The European Union will continue to fund humanitarian agencies in Burundi while announcing Monday that it has suspended direct support to the Bujumbura government.
The EU is Burundi's biggest aid donor, funding about half the annual budget of the central African country - one of the world's poorest.
More than 440 people have been killed and nearly 240,000 fled to neighbouring countries since last April when President Pierre Nkurunziza announced his bid to extend his rule, which he won in a disputed July election.
"The situation in Burundi remains of serious concern for the EU, though we have seen recently some glimpses of hope. Today's decision makes clear that for our relations to be fully resumed we expect a number of concrete measures to be carried out," EU's foreign affairs commissioner Federica Mogherini said.
After a visit by United Nations Secretary-General Ban Ki-Moon last month, followed by another by five African presidents, President Nkurunziza agreed to hold an inclusive dialogue, committing himself to engage in the talks.

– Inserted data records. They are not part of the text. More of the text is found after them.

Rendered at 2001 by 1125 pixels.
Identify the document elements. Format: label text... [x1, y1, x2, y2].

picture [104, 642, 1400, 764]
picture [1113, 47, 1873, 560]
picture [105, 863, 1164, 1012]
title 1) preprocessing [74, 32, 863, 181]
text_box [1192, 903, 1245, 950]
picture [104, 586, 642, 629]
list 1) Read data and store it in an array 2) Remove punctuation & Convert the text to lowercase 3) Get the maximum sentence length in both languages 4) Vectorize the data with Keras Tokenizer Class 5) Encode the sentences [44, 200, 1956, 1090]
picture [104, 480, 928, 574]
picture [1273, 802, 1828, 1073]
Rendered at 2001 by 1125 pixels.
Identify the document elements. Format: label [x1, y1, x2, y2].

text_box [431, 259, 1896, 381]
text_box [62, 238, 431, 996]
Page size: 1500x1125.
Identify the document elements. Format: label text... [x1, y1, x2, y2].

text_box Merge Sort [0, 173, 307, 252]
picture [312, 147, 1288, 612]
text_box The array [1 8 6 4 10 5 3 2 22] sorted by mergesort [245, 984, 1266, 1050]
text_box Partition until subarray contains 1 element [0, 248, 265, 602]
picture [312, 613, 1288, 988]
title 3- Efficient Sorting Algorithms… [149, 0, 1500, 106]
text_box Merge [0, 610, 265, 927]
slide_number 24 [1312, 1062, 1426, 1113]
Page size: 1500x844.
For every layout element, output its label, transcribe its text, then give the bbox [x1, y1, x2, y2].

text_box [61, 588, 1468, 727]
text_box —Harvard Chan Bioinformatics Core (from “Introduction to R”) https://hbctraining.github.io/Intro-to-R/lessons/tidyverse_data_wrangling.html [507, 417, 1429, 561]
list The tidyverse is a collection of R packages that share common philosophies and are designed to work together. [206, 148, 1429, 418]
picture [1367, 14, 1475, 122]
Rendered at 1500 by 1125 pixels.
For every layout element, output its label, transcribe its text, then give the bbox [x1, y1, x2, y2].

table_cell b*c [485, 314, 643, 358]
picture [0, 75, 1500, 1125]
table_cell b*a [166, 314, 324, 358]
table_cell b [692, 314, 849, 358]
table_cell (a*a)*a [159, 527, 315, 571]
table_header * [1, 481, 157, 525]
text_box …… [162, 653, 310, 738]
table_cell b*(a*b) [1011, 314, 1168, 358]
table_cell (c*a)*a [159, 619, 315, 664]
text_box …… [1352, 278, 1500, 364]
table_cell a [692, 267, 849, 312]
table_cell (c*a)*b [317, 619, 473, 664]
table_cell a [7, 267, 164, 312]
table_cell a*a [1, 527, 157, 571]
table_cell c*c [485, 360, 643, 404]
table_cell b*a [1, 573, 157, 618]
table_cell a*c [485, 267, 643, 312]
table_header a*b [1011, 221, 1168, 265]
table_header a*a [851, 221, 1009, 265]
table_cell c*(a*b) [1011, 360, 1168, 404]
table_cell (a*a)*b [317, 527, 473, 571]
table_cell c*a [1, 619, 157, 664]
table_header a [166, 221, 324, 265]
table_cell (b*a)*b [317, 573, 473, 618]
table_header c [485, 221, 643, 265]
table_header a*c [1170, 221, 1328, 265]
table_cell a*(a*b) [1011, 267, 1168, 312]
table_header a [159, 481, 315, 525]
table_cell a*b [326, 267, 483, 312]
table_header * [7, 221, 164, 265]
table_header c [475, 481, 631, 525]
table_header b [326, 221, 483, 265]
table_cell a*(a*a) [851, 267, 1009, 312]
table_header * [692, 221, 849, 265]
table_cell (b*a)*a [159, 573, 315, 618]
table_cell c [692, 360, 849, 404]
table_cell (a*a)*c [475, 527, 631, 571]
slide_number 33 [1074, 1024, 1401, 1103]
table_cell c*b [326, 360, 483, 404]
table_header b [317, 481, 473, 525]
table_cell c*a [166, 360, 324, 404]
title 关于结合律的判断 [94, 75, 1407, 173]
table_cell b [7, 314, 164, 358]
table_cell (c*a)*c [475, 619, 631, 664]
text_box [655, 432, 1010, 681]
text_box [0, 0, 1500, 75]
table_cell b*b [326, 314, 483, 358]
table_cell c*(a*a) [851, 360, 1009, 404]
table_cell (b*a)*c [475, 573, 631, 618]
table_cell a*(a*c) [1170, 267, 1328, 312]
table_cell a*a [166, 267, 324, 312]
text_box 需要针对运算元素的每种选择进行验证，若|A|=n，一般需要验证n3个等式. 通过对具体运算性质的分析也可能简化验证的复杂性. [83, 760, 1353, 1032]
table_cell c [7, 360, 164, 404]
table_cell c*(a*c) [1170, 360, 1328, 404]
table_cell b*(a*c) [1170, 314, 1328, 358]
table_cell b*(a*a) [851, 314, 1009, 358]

"The government of Burundi has committed to the deployment of 100 AU human-rights observers and 100 military monitors to Burundi to monitor the situation,” said South Africa’s President Jacob Zuma who led the African Union high level delegation in Bujumbura.
President Zuma said Uganda’s President Yoweri Museveni will convene an inclusive dialogue that will be attended by all relevant stakeholders as soon as possible to continue the work that he has already started of facilitating peace talks in Burundi.
The EU did not however spell out what measures Burundi must take for the aid funds to resume.